Help Disabled Members Participate at Special Meetings
If a hearing-impaired member in your community asks for a sign language interpreter to be present at a special meeting or at an annual meeting as a reasonable accommodation, be sure to provide one. Without a sign language interpreter, the disabled member may not be able to participate in any meaningful way at the meeting. As a result, your refusal to provide an interpreter could lead a hearing-impaired member to claim that you discriminated against him based on his disability.
Under the federal Fair Housing Act (FHA), an association must reasonably accommodate disabled members. This may mean adjusting rules, procedures, or services, to give disabled members an equal opportunity to use and enjoy a home or common space. Therefore, when a disabled member asks you to provide a sign language interpreter at association meetings, treat it as a request for a reasonable accommodation and bear in mind the following:
Association pays.
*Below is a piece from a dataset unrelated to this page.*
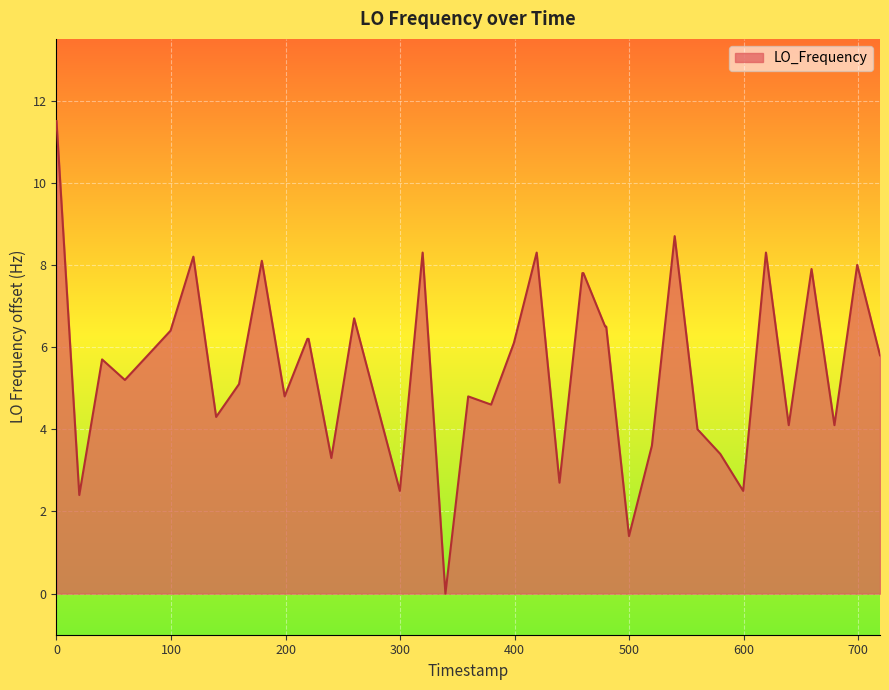

What is the difference between the maximum and minimum values?

11.5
Under the FHA, reasonable accommodations—such as sign language interpreters—are made at the expense of the association.
No undue financial or administrative burden. Once a disabled member asks for an accommodation, you must comply with the request unless doing so would be an undue financial or administrative burden. With this in mind, it may be prudent to set up a policy requiring the hearing-impaired member to provide advance notice to the association that he will be in attendance at a special meeting or an annual meeting.